» **What to work on**:
Would you set down the whole listing again exactly as it appears?

_ _ _ _

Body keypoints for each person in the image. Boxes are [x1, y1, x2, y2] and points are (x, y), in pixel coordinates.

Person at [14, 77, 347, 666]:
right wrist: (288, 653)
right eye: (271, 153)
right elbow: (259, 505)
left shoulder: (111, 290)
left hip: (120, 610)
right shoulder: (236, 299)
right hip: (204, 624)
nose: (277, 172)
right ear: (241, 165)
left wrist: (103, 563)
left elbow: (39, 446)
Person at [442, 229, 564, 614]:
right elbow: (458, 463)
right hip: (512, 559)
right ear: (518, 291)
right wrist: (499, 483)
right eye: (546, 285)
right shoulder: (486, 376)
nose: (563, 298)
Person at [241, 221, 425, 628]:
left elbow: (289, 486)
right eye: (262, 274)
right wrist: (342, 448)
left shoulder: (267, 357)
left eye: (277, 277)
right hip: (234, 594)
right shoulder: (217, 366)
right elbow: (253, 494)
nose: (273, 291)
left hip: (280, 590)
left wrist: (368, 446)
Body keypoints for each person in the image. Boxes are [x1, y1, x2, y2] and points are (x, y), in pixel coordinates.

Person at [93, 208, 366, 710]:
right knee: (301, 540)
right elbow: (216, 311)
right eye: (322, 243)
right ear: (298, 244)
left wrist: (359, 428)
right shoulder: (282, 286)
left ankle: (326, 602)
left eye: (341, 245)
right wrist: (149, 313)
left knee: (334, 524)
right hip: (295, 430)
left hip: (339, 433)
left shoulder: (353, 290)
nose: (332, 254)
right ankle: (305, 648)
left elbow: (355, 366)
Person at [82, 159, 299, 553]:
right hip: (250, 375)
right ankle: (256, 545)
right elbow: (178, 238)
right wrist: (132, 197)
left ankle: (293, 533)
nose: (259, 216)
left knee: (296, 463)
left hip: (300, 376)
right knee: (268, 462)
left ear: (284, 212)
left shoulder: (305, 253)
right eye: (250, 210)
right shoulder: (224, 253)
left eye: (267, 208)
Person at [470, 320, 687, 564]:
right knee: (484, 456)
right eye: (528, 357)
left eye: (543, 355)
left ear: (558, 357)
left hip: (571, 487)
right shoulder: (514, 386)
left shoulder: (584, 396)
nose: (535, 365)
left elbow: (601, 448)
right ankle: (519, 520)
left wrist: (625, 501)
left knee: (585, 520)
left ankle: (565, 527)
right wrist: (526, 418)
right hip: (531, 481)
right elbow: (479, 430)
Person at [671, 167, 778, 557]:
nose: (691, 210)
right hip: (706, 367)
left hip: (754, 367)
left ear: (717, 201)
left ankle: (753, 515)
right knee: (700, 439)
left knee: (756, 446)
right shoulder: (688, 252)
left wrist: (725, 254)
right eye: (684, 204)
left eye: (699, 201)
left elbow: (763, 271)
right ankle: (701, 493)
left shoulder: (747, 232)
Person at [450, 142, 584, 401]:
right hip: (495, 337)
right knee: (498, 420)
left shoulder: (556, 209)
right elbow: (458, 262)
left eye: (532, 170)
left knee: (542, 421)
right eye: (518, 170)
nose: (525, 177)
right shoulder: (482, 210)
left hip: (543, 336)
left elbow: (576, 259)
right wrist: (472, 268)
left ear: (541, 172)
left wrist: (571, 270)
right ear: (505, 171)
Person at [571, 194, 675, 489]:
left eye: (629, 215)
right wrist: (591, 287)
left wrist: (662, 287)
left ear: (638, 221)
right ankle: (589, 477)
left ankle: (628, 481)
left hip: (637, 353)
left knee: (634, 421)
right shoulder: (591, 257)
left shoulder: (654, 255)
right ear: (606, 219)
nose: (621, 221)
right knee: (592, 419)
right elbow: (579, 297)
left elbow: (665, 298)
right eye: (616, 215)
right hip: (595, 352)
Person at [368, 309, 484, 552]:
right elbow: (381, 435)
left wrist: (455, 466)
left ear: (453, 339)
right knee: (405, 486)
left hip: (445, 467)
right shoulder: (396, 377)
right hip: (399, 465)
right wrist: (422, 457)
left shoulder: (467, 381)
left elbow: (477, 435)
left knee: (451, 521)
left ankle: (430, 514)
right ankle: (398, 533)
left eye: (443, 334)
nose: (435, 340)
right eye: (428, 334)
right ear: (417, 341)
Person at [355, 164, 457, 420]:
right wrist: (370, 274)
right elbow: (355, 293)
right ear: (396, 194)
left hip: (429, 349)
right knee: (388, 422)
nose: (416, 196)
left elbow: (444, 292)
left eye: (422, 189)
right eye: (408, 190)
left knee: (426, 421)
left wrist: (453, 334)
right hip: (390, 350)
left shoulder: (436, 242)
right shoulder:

_ _ _ _

» **Exercise response**:
Body keypoints for each person in the image. Boxes are [x1, y1, x2, y2] and points are (x, y), in pixel coordinates.

Person at [14, 77, 347, 666]:
right wrist: (288, 653)
right eye: (271, 153)
right elbow: (259, 505)
left shoulder: (111, 290)
left hip: (120, 610)
right shoulder: (236, 299)
right hip: (204, 624)
nose: (277, 172)
right ear: (241, 165)
left wrist: (103, 563)
left elbow: (39, 446)
Person at [442, 229, 564, 614]:
right elbow: (458, 463)
right hip: (512, 559)
right ear: (518, 291)
right wrist: (499, 483)
right eye: (546, 285)
right shoulder: (486, 376)
nose: (563, 298)
Person at [241, 221, 425, 628]:
left elbow: (289, 486)
right eye: (262, 274)
right wrist: (342, 448)
left shoulder: (267, 357)
left eye: (277, 277)
right hip: (234, 594)
right shoulder: (217, 366)
right elbow: (253, 494)
nose: (273, 291)
left hip: (280, 590)
left wrist: (368, 446)
Body keypoints for each person in the image. Boxes are [x1, y1, x2, y2] and points are (x, y), in pixel coordinates.

Person at [93, 208, 366, 710]:
right knee: (301, 540)
right elbow: (216, 311)
right eye: (322, 243)
right ear: (298, 244)
left wrist: (359, 428)
right shoulder: (282, 286)
left ankle: (326, 602)
left eye: (341, 245)
right wrist: (149, 313)
left knee: (334, 524)
right hip: (295, 430)
left hip: (339, 433)
left shoulder: (353, 290)
nose: (332, 254)
right ankle: (305, 648)
left elbow: (355, 366)
Person at [82, 159, 299, 553]:
right hip: (250, 375)
right ankle: (256, 545)
right elbow: (178, 238)
right wrist: (132, 197)
left ankle: (293, 533)
nose: (259, 216)
left knee: (296, 463)
left hip: (300, 376)
right knee: (268, 462)
left ear: (284, 212)
left shoulder: (305, 253)
right eye: (250, 210)
right shoulder: (224, 253)
left eye: (267, 208)
Person at [470, 320, 687, 564]:
right knee: (484, 456)
right eye: (528, 357)
left eye: (543, 355)
left ear: (558, 357)
left hip: (571, 487)
right shoulder: (514, 386)
left shoulder: (584, 396)
nose: (535, 365)
left elbow: (601, 448)
right ankle: (519, 520)
left wrist: (625, 501)
left knee: (585, 520)
left ankle: (565, 527)
right wrist: (526, 418)
right hip: (531, 481)
right elbow: (479, 430)
Person at [671, 167, 778, 557]:
nose: (691, 210)
right hip: (706, 367)
left hip: (754, 367)
left ear: (717, 201)
left ankle: (753, 515)
right knee: (700, 439)
left knee: (756, 446)
right shoulder: (688, 252)
left wrist: (725, 254)
right eye: (684, 204)
left eye: (699, 201)
left elbow: (763, 271)
right ankle: (701, 493)
left shoulder: (747, 232)
Person at [450, 142, 584, 401]:
right hip: (495, 337)
right knee: (498, 420)
left shoulder: (556, 209)
right elbow: (458, 262)
left eye: (532, 170)
left knee: (542, 421)
right eye: (518, 170)
nose: (525, 177)
right shoulder: (482, 210)
left hip: (543, 336)
left elbow: (576, 259)
right wrist: (472, 268)
left ear: (541, 172)
left wrist: (571, 270)
right ear: (505, 171)
Person at [571, 194, 675, 489]:
left eye: (629, 215)
right wrist: (591, 287)
left wrist: (662, 287)
left ear: (638, 221)
right ankle: (589, 477)
left ankle: (628, 481)
left hip: (637, 353)
left knee: (634, 421)
right shoulder: (591, 257)
left shoulder: (654, 255)
right ear: (606, 219)
nose: (621, 221)
right knee: (592, 419)
right elbow: (579, 297)
left elbow: (665, 298)
right eye: (616, 215)
right hip: (595, 352)
Person at [368, 309, 484, 552]:
right elbow: (381, 435)
left wrist: (455, 466)
left ear: (453, 339)
right knee: (405, 486)
left hip: (445, 467)
right shoulder: (396, 377)
right hip: (399, 465)
right wrist: (422, 457)
left shoulder: (467, 381)
left elbow: (477, 435)
left knee: (451, 521)
left ankle: (430, 514)
right ankle: (398, 533)
left eye: (443, 334)
nose: (435, 340)
right eye: (428, 334)
right ear: (417, 341)
Person at [355, 164, 457, 420]:
right wrist: (370, 274)
right elbow: (355, 293)
right ear: (396, 194)
left hip: (429, 349)
right knee: (388, 422)
nose: (416, 196)
left elbow: (444, 292)
left eye: (422, 189)
right eye: (408, 190)
left knee: (426, 421)
left wrist: (453, 334)
right hip: (390, 350)
left shoulder: (436, 242)
right shoulder:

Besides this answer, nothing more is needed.